• Competitor rules

    Please remember that any mention of competitors, hinting at competitors or offering to provide details of competitors will result in an account suspension. The full rules can be found under the 'Terms and Rules' link in the bottom right corner of your screen. Just don't mention competitors in any way, shape or form and you'll be OK.

Intel Core Ultra 9 285k 'Arrow Lake' Discussion/News ("15th gen") on LGA-1851

While not the best release, I do like that Intel dropped its wattage and power. Its a much needed step in the right direction but they really still need to do much better overall with their power usage.

Going to be interesting when we get AMD halo early next year and I believe Intel is working on a similar type off platform/chipset.
 
this is really my point.. HT uses zero watts it uses the unused power from the main cores. but it is shown to have a very positive affect on gaming, 6c vs 6c/12t
Hyper Threading can slow down your threads as well, as execution ports in the core are contended between the two threads. It's heavily dependant on what type of work the threads are doing. If both threads are making heavy use of floating point operations, than the floating point ports in the core are shared between 2 threads, causing it be a bit slower than if they ran on separate cores.

Hyper Thread aims more for total thread throughput, rather than peak maximum performance per thread.

For example, say you have an 8 core CPU.
Without HT, you have 8 threads running full speed at say 100% performance.

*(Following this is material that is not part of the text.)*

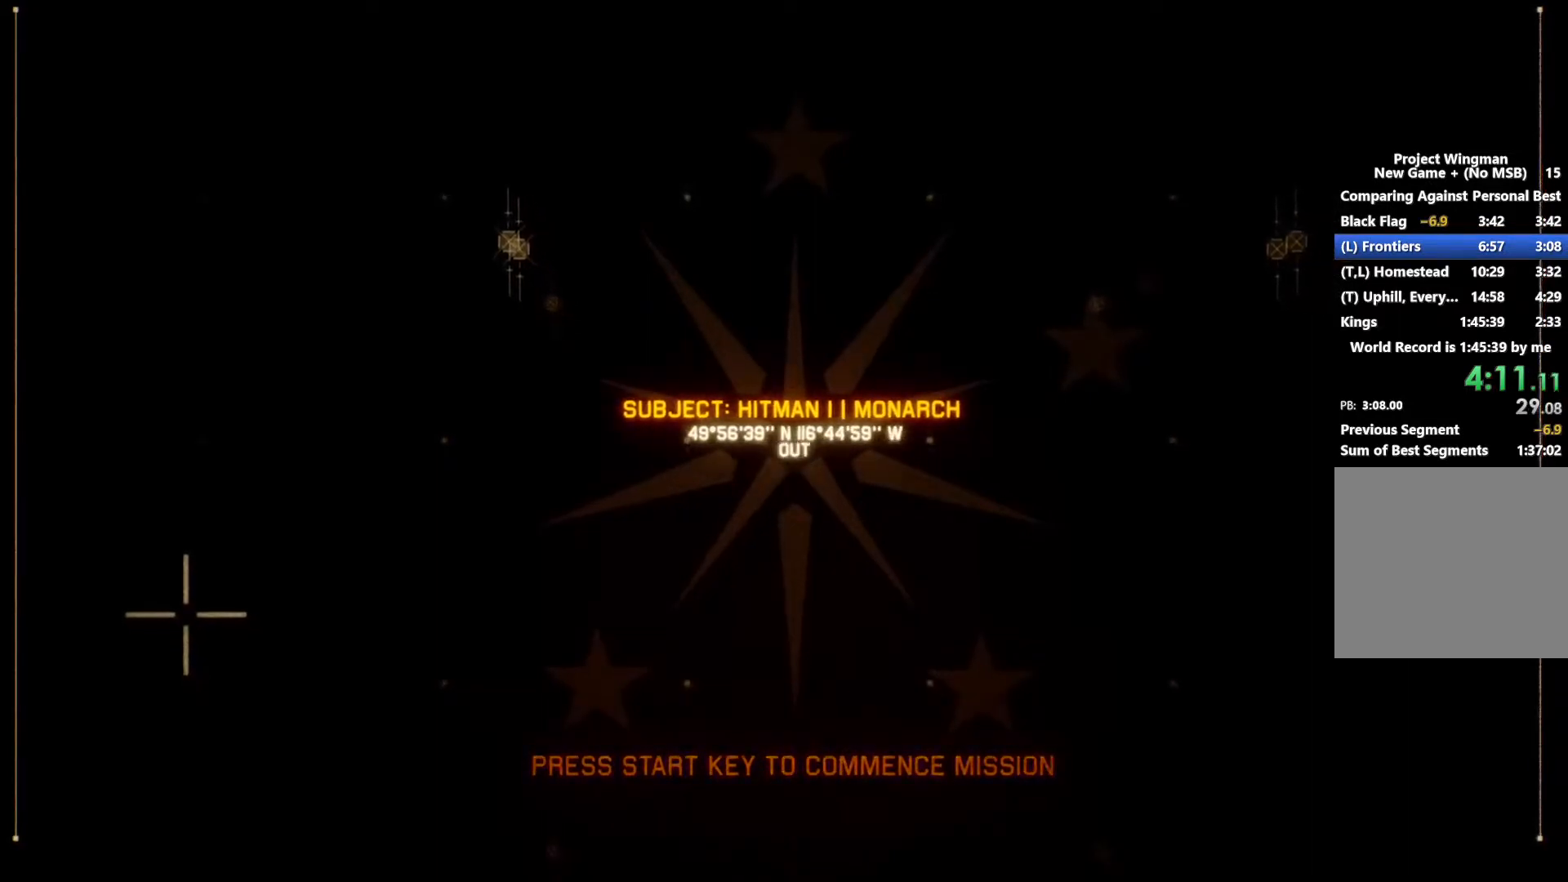
{"buttons": ["R2"], "left_stick": "center", "right_stick": "center", "button_events": []}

With HT, you can have 16 threads running all at once, but they will all be running somewhere between 60 and 90% performance.

More work is done, at the expense of threads running slower than if they had the whole core to themselves.
 
Last edited:
Hyper Threading can slow down your threads as well, as execution ports in the core are contended between the two threads. It's heavily dependant on what type of work the threads are doing. If both threads are making heavy use of floating point operations, than the floating point ports in the core are shared between 2 threads, causing it be a bit slower than if they ran on separate cores.

Hyper Thread aims more for total thread throughput, rather than peak maximum performance per thread.

For example, say you have an 8 core CPU.
Without HT, you have 8 threads running full speed at say 100% performance.

With HT, you can have 16 threads running all at once, but they will all be running somewhere between 60 and 90% performance.

More work is done, at the expense of threads running slower than if they had the whole core to themselves.
HT's primary purpose was to accelerate thread switching. From what I remember, they basically duplicated some CPU registers and other things so the next thread could be loaded without stopping the currently working thread, then when the next one is loaded execution is switched over without the setup overhead and the process repeats. This helps keep the cores working instead of waiting for the next thread to load.
 
Finding it amusing the lengths some are going to trying to find the "missing performance"... even when you manage to improve the averages the baseline performance still, relatively, sucks. I doubt it is fixable with software, microcode or BIOS updates either.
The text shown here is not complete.